WHAT YOU SHOULD DO
Display each line of the items below that contains the word "cookies", copied verbatim.

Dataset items
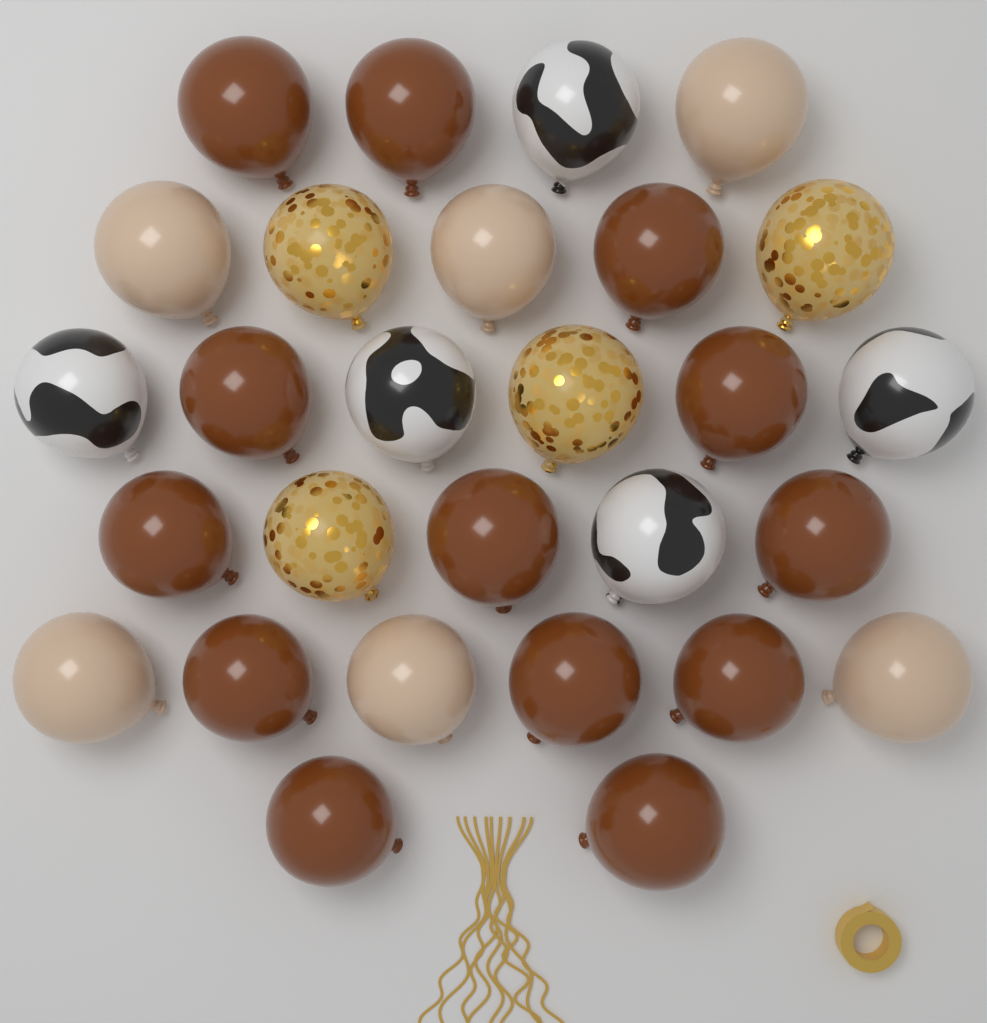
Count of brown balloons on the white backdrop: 13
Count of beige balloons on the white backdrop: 6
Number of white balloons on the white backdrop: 5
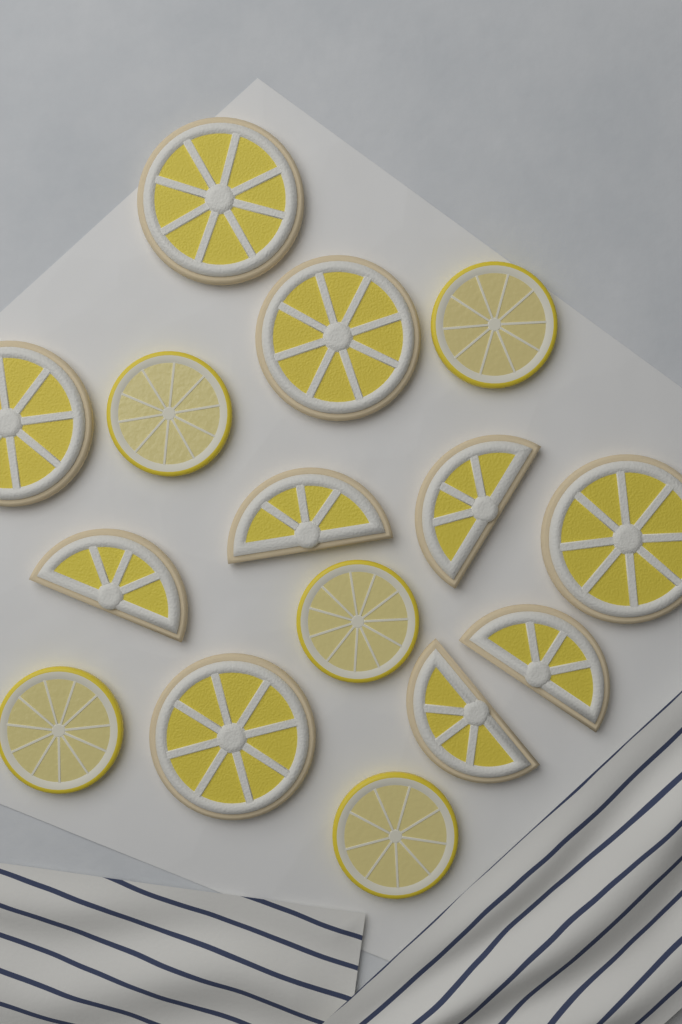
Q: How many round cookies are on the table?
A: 5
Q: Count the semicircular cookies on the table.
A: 5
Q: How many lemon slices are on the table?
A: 5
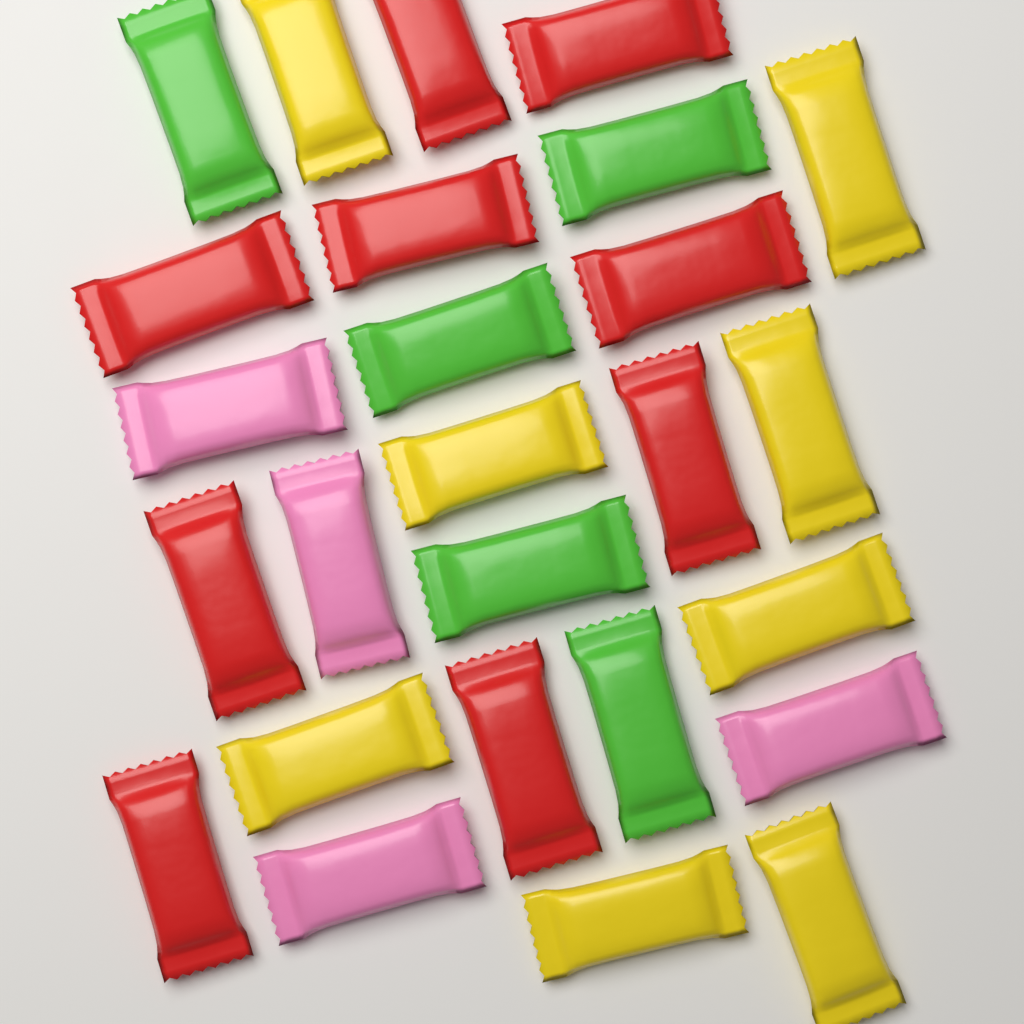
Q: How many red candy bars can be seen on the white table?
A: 9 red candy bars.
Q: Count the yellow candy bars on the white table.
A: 8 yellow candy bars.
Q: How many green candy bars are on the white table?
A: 5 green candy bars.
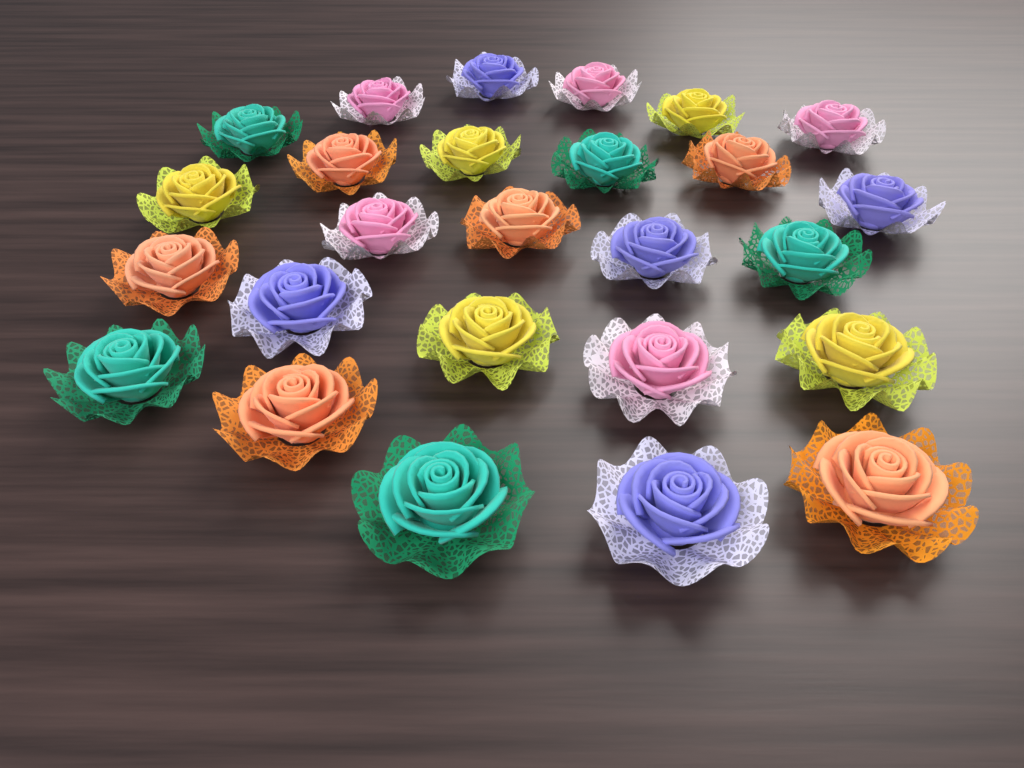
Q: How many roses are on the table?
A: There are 26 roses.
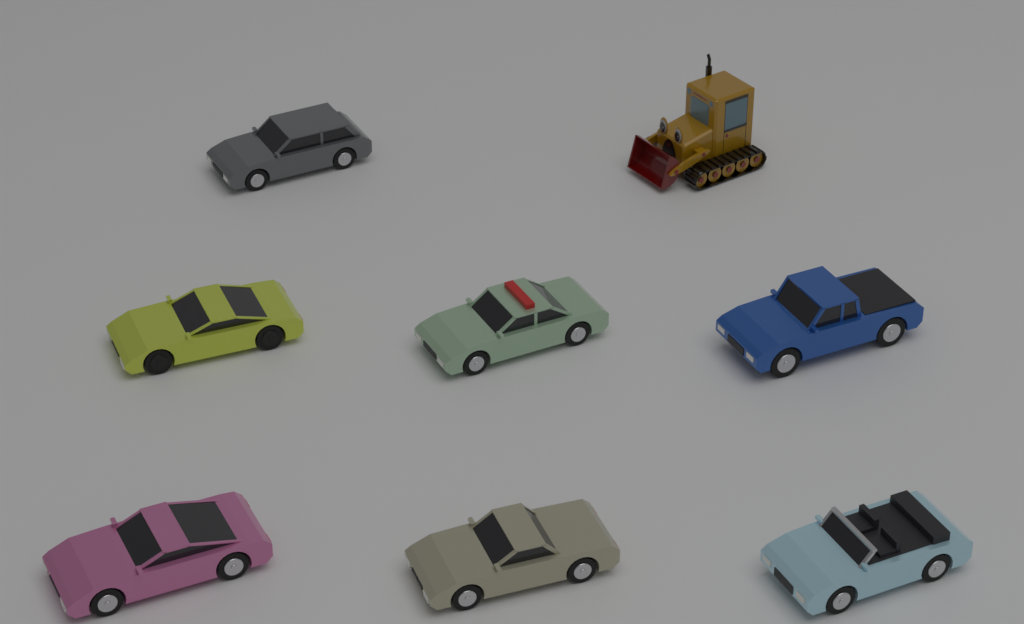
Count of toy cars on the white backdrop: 7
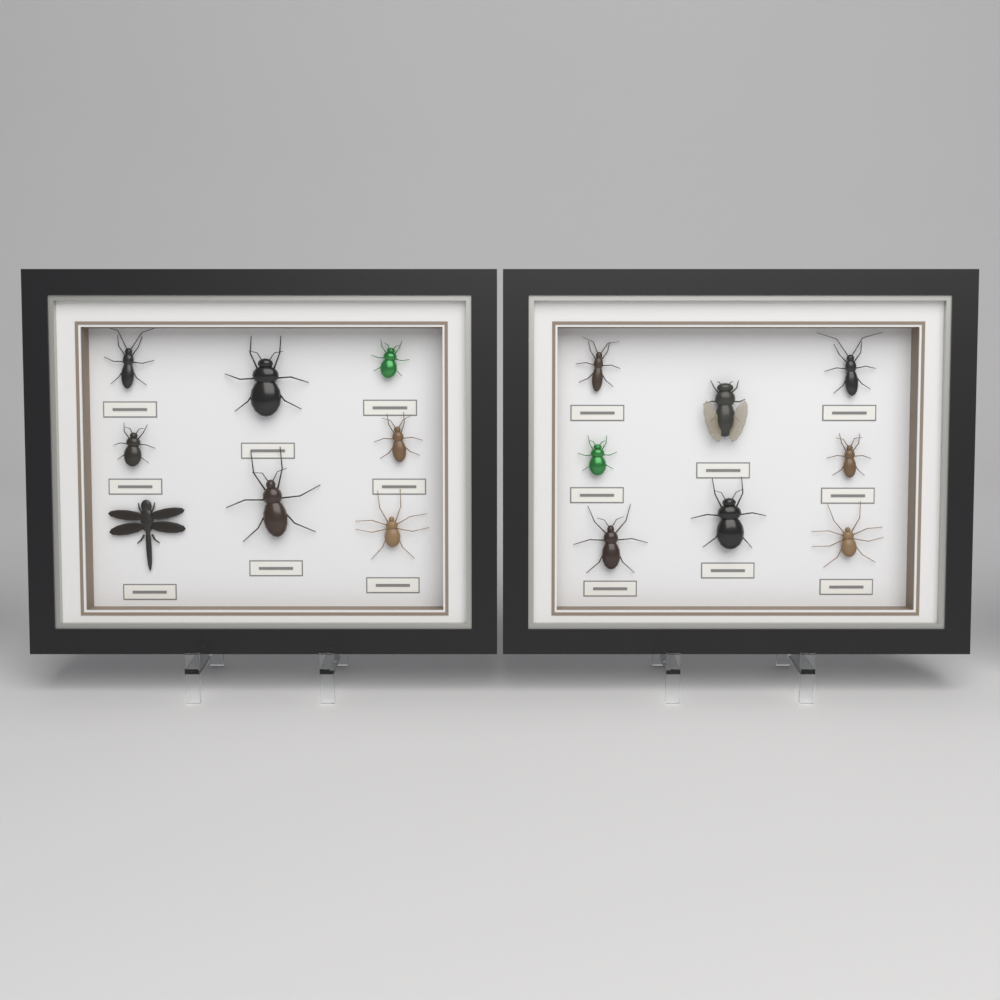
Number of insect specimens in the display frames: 16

ANSWER FOR THIS EXERCISE
Q: How many round cookies are on the table?
Q: Count the semicircular cookies on the table.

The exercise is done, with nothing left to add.